By Jason Fittler
CSL has two operational divisions:
'CSL Behring' – develops and markets blood plasma derived therapies, which find diverse applications for; blood coagulation disorders, immune deficiencies, cardiac surgery, organ transplantation and burn treatment.
'BioCSL' - develops and markets biological products, vaccines, ant venoms and prescription pharmaceuticals.
CSL disappointed when it announced first half FY14 earnings failing to live up to the 9% growth most analysts had predicted. This saw the share price fall some.
This creates an opportunity if you subscribe to the thesis that this was a once off occurrence and is out of character for a company that has averaged EPS growth of 15.4%pa over the last 4 years.
The company is now the cheapest it has been in a while, cheap in the relative sense, when you consider that the company’s earnings are both highly defensive and have a capacity/track record for strong growth, and that the company consistently earns a return on equity above 25% pa.

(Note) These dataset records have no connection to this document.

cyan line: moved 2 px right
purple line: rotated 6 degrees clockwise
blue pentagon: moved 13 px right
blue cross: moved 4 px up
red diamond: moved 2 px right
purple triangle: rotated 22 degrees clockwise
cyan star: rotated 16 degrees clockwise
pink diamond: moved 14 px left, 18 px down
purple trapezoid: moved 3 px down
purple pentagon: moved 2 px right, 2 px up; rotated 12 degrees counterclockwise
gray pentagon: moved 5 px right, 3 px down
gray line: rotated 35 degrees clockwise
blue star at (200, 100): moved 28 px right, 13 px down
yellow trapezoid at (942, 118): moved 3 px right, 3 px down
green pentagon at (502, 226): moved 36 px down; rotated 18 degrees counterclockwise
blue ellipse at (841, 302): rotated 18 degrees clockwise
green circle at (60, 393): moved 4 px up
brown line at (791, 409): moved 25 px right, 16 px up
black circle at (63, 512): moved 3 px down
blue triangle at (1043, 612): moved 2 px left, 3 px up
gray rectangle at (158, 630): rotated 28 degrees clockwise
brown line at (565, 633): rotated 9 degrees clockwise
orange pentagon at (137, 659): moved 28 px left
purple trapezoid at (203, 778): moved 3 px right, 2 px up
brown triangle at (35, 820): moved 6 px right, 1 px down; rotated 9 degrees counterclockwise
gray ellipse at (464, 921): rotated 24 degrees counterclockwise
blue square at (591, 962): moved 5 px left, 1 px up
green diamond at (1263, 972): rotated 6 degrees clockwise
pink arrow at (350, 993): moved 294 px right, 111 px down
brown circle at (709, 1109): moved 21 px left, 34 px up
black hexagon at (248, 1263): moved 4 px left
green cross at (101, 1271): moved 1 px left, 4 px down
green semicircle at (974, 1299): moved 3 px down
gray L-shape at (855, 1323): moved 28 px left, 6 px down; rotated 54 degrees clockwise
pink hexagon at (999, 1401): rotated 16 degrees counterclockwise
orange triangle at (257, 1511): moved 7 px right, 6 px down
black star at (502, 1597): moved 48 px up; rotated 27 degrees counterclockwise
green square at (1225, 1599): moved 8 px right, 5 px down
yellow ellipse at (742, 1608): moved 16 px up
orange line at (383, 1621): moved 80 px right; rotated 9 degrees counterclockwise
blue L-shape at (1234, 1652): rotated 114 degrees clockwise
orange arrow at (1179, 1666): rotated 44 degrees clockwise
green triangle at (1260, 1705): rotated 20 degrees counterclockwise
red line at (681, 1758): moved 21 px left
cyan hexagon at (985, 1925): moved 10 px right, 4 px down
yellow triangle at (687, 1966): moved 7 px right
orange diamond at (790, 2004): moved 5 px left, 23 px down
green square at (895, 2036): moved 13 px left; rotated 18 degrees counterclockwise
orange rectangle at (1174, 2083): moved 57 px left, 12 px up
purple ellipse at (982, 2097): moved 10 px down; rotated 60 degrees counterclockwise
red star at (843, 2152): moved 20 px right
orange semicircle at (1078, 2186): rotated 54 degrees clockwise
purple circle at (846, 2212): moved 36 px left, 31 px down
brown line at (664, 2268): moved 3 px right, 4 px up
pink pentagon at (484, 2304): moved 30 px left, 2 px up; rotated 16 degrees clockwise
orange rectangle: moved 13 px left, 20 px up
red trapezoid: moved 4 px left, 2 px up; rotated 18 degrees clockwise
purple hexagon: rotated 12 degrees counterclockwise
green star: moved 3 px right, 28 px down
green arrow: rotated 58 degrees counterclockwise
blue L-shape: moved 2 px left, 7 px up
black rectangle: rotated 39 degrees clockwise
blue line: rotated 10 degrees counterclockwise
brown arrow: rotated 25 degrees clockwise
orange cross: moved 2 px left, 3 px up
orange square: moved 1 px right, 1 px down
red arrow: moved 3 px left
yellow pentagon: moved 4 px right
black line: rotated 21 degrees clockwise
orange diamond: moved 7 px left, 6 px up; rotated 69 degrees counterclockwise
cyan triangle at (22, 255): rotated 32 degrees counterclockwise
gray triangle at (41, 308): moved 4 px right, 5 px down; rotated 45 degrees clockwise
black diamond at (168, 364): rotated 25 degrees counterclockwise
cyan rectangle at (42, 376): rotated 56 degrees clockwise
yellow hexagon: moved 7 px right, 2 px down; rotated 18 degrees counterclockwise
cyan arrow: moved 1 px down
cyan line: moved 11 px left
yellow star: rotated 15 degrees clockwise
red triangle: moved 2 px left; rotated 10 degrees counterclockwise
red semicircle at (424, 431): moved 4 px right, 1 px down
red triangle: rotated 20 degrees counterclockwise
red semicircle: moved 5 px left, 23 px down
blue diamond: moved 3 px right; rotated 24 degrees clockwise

CSL products are in no way discretionary. This creates inelastic demand.
As such CSL is one of the most defensive companies on the ASX.
CSL’s correlation to the fluctuations of the market is low (beta 0.2), making it a useful portfolio component to offset falls in the market.
Changes to government regulation pose the biggest threat to CSL. They may impose regulation on the basis that plasma products are an essential resource and lower reimbursement rates to pharmaceutical producers.
The analyst consensus is that CSL will ‘Outperform’ the market going forward.
Dividend yield is forecast to be 1.9%, relatively low as CSL has a preference for pouring money into share buy-backs and R&D instead.
CSL is suitable for growth-orientated investors looking for a company that can perform regardless of the economic environment.